:: Material to process ::

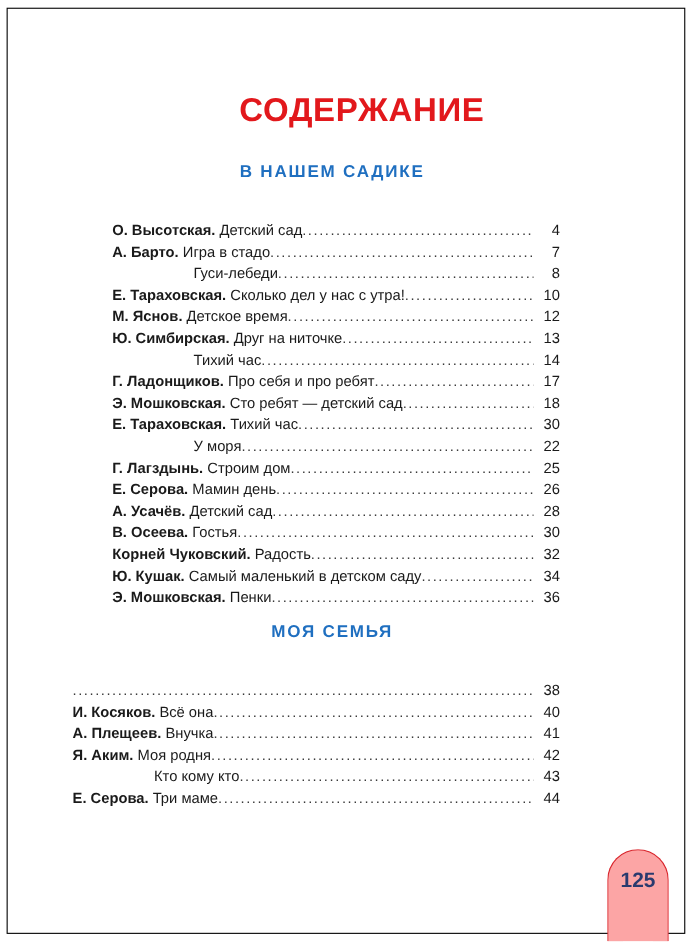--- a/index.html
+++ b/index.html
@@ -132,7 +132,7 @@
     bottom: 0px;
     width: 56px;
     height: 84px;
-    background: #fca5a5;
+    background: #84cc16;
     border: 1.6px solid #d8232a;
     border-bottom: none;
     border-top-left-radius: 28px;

:::

About this task
Leaving out the pictures, print every record exactly as written.

Reply to the exercise
--- a/index.html
+++ b/index.html
@@ -132,7 +132,7 @@
     bottom: 0px;
     width: 56px;
     height: 84px;
-    background: #fca5a5;
+    background: #84cc16;
     border: 1.6px solid #d8232a;
     border-bottom: none;
     border-top-left-radius: 28px;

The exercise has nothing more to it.